╭─ Records

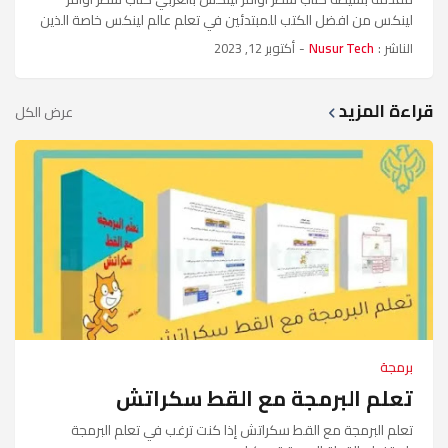
لينكس من افضل الكتب للمبتدئين في تعلم عالم لينكس خاصة الذين
يخشون ويخافون من سطر الاومر Terminal . هذا الك…
الناشر :
Nusur Tech
-
أكتوبر 12, 2023
قراءة المزيد
عرض الكل
برمجة
تعلم البرمجة مع القط سكراتش
تعلم البرمجة مع القط سكراتش إذا كنت ترغب في تعلم البرمجة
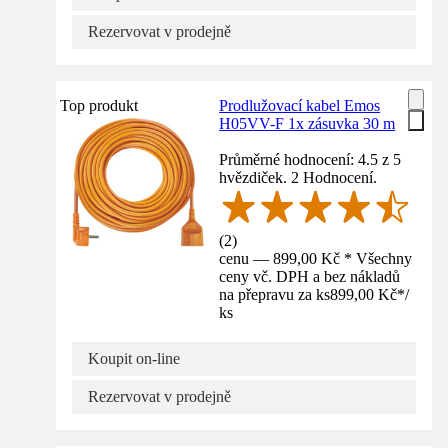
Rezervovat v prodejně
Top produkt
Prodlužovací kabel Emos
H05VV-F 1x zásuvka 30 m
Průměrné hodnocení: 4.5 z 5
hvězdiček. 2 Hodnocení.
(
2
)
cenu — 899,00 Kč * Všechny
ceny vč. DPH a bez nákladů
na přepravu za ks
899,00 Kč
*
/
ks
Koupit on-line
Rezervovat v prodejně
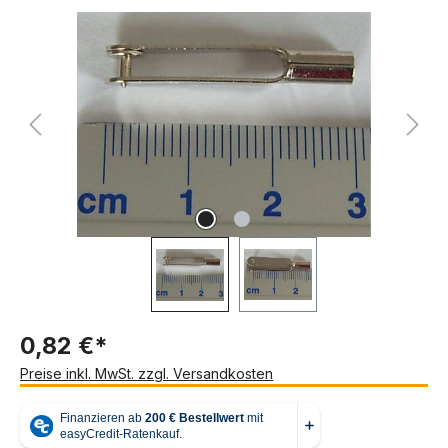
Bildergalerie überspringen
0,82 €*
Preise inkl. MwSt. zzgl. Versandkosten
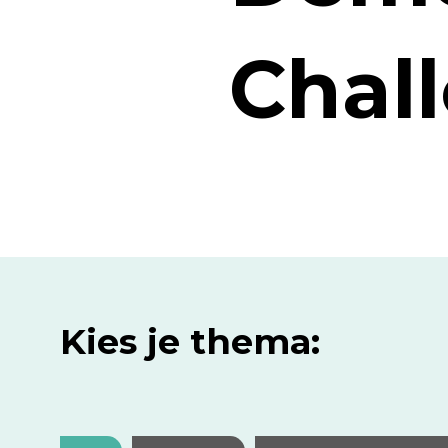
Chal
Kies je thema:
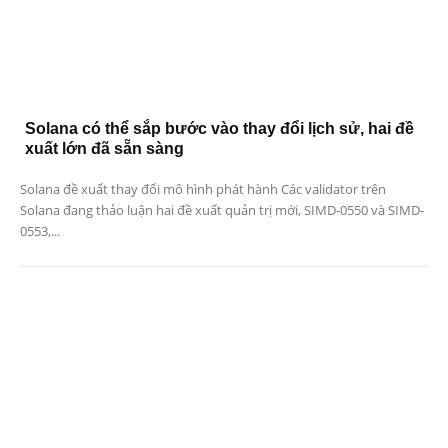
Solana có thể sắp bước vào thay đổi lịch sử, hai đề
xuất lớn đã sẵn sàng
Solana đề xuất thay đổi mô hình phát hành Các validator trên
Solana đang thảo luận hai đề xuất quản trị mới, SIMD-0550 và SIMD-
0553,...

╰─

Activity
Output the lines of the listing from the line containing "Solana có thể" through the end of the listing, both included, as a Markdown table with the columns No. and Line. Number each row and leave out any blank lines.

Finished exercise
| No. | Line |
|---|---|
| 1 | Solana có thể sắp bước vào thay đổi lịch sử, hai đề |
| 2 | xuất lớn đã sẵn sàng |
| 3 | Solana đề xuất thay đổi mô hình phát hành Các validator trên |
| 4 | Solana đang thảo luận hai đề xuất quản trị mới, SIMD-0550 và SIMD- |
| 5 | 0553,... |